Após a infecção primária pelo vírus varicela-zóster (VZV), o organismo desenvolve imunidade duradoura contra a varicela, tornando extremamente raro o seu reaparecimento. Em mais de 95% dos casos, uma única infecção na infância ou na idade adulta confere proteção vitalícia contra novos episódios de varicela. Isso ocorre porque o sistema imunológico gera anticorpos específicos e células T de memória capazes de reconhecer e neutralizar rapidamente o vírus caso haja nova exposição.
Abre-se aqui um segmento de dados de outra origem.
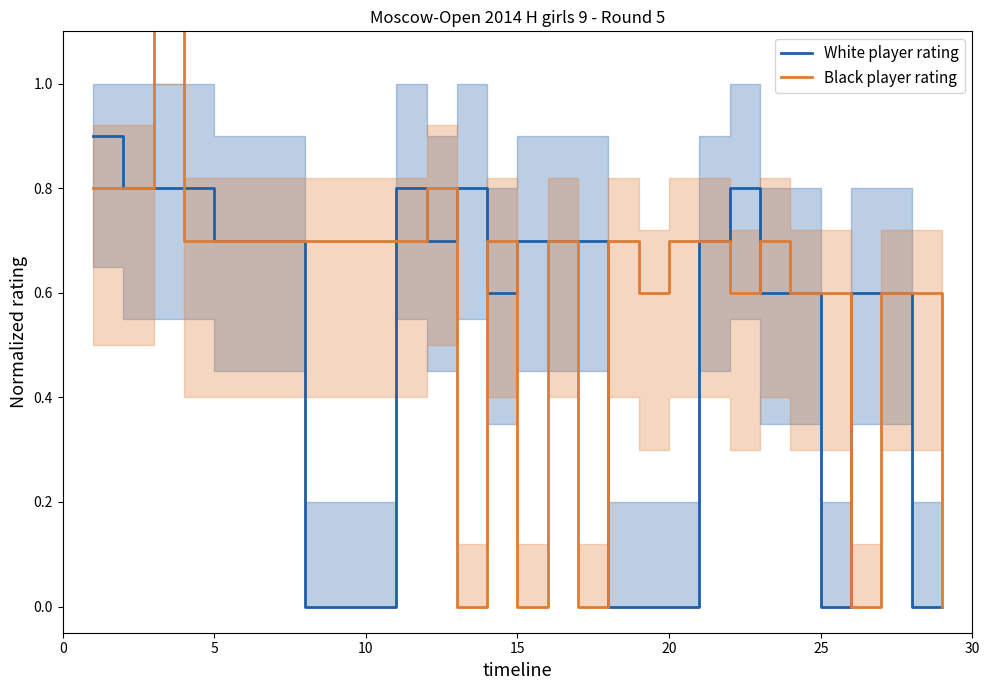

At how many categories does at least one series exceed 0?

28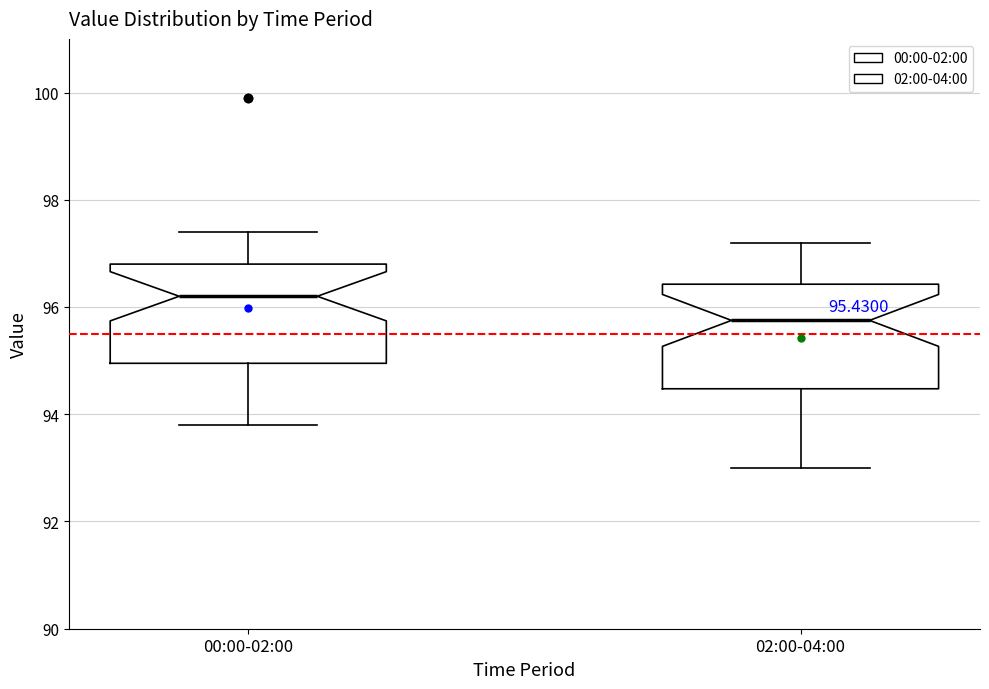

Which box's median line is the lowest?

02:00-04:00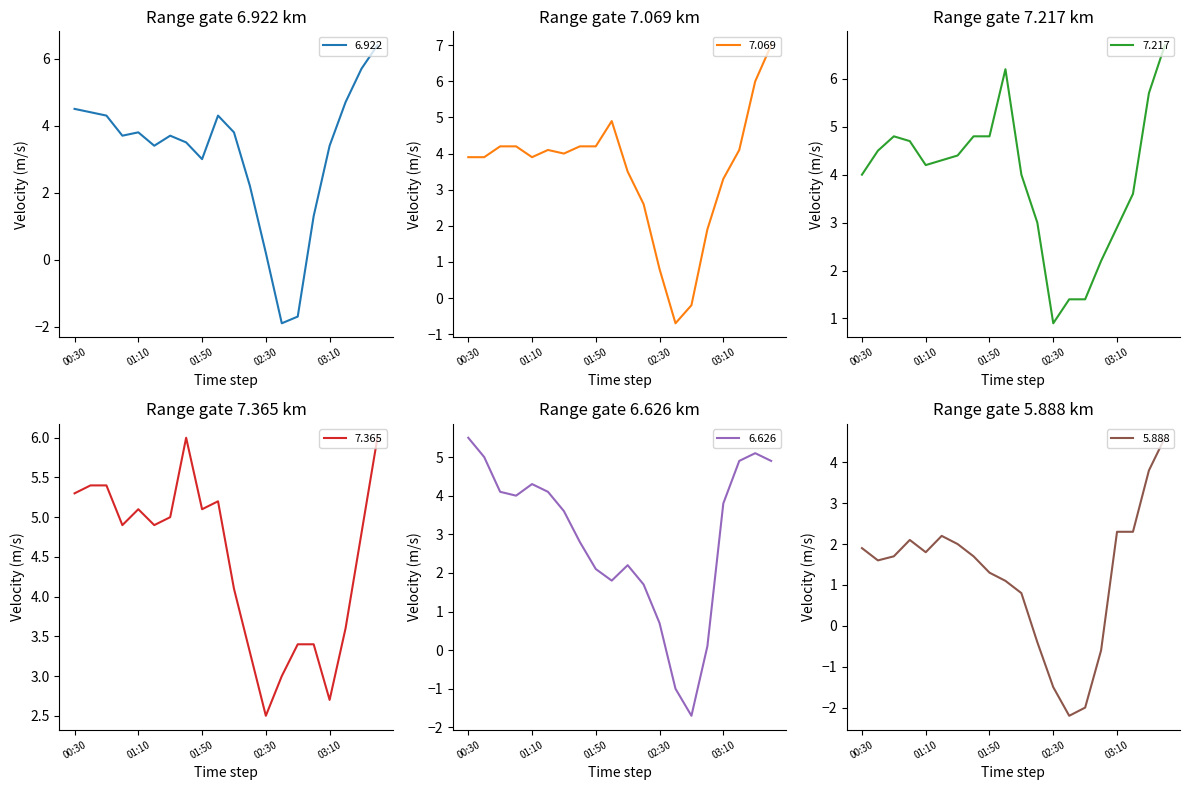

How many negative values does the   7.069 series have?

2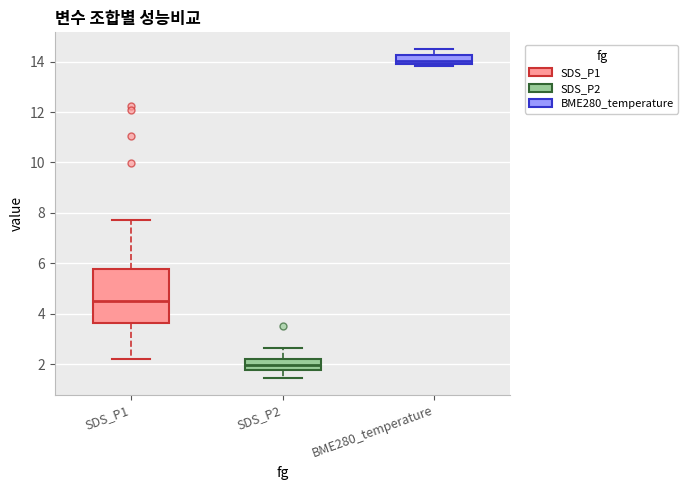

Reading left to right, transcribe this box plot: for each box, give where its median line is, the range the box spans, and where its two whiskers end, as read against the y-axis. The values are not printed on the chart, so give them approximately, as read against the axis.

SDS_P1: median 4.6, box 3.6 to 5.8, whiskers 2.2 to 7.8
SDS_P2: median 2.0, box 1.8 to 2.2, whiskers 1.4 to 2.6
BME280_temperature: median 14.0 (inside the box), box 14.0 to 14.2, whiskers 13.8 to 14.6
No entanto, é importante distinguir varicela de herpes-zóster: embora causados pelo mesmo vírus, são doenças distintas. Após a resolução da varicela, o VZV permanece latente nos gânglios dorsais das raízes nervosas. Em situações de imunossupressão, estresse físico ou emocional intenso, envelhecimento ou outras condições que comprometem a resposta imune celular, o vírus pode reativar, causando herpes-zóster — caracterizado por uma erupção vesicular dolorosa, geralmente unilateral e dermatomérica. Essa reativação não representa uma nova varicela, mas sim uma manifestação tardia do mesmo agente infeccioso já presente no organismo.
Casos documentados de varicela recorrente são excepcionais e quase sempre associados a imunodeficiências graves (como em pacientes com HIV avançado, após transplante de órgãos ou em uso de terapias imunossupressoras intensas). Mesmo nesses cenários, o diagnóstico deve ser rigorosamente confirmado por métodos laboratoriais (PCR para detecção do DNA viral ou sorologia específica), pois outras dermatoses virais ou autoimunes podem mimetizar clinicamente a varicela.
Recomenda-se a vacinação contra varicela para indivíduos suscetíveis (especialmente adultos não imunes e profissionais de saúde), bem como a vacina contra herpes-zóster (recomendada a partir dos 50 anos ou mais cedo em casos de imunossupressão), como estratégias eficazes de prevenção primária e secundária.